TASK STATEMENT –
Rewrite all the items below with "slice" changed to "wedge" and all other text left unchanged. Omit the pictures from your answer.

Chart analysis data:

==========

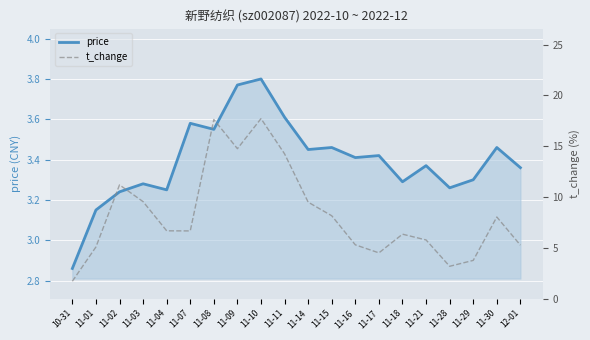

Which category has the highest value in the price series?

11-10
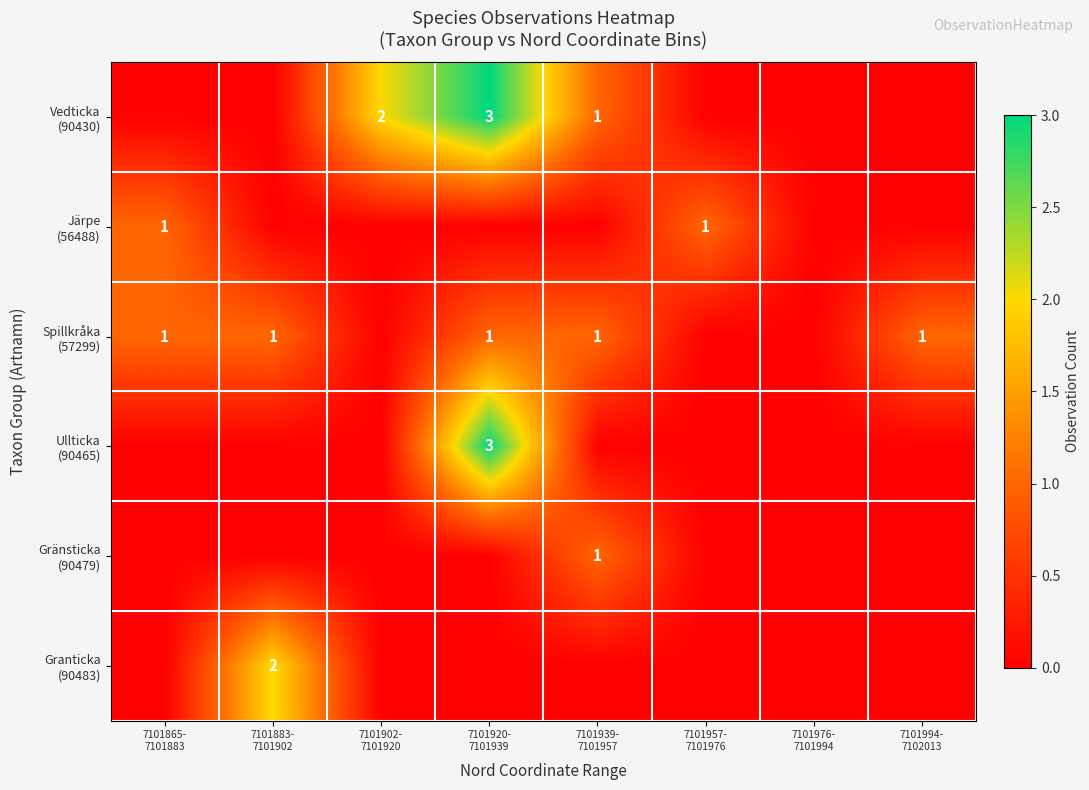

What is the difference between the Vedticka (90430) values at 7101920- 7101939 and 7101865- 7101883?

3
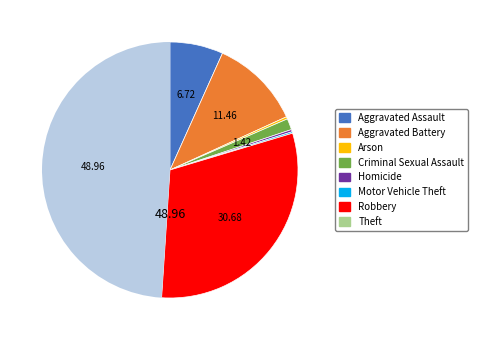

Combined, do Theft and Robbery account for over 50%?

Yes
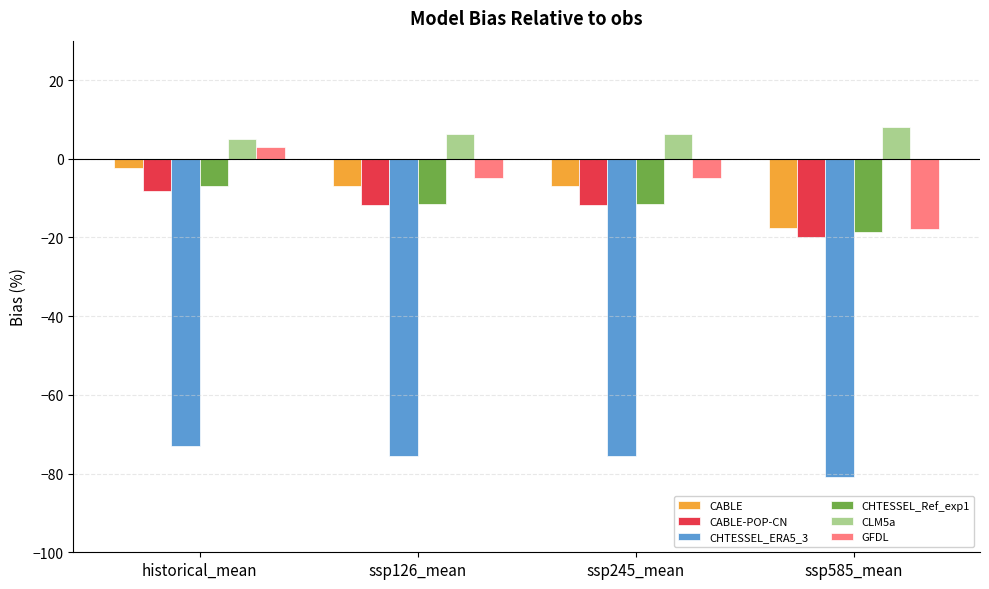

True or false: CHTESSEL_ERA5_3 has a value of -131.4 at ssp126_mean.

False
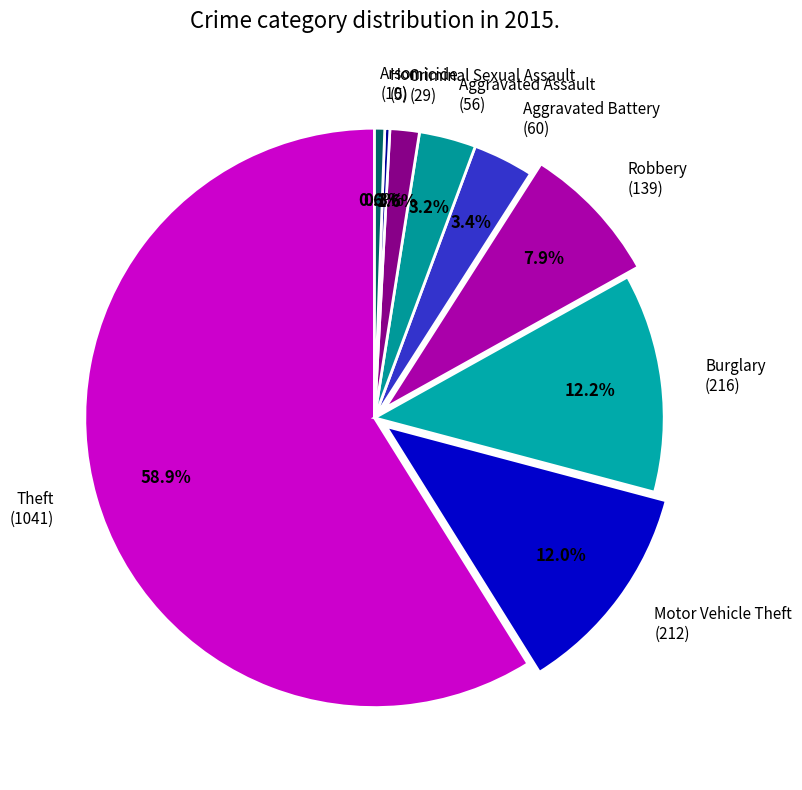

Which slice is the largest?

Theft (1041)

==========

RESULT OF THE TASK –
Which category has the highest value in the price series?

11-10

What is the difference between the Vedticka (90430) values at 7101920- 7101939 and 7101865- 7101883?

3

Combined, do Theft and Robbery account for over 50%?

Yes

True or false: CHTESSEL_ERA5_3 has a value of -131.4 at ssp126_mean.

False

Which wedge is the largest?

Theft (1041)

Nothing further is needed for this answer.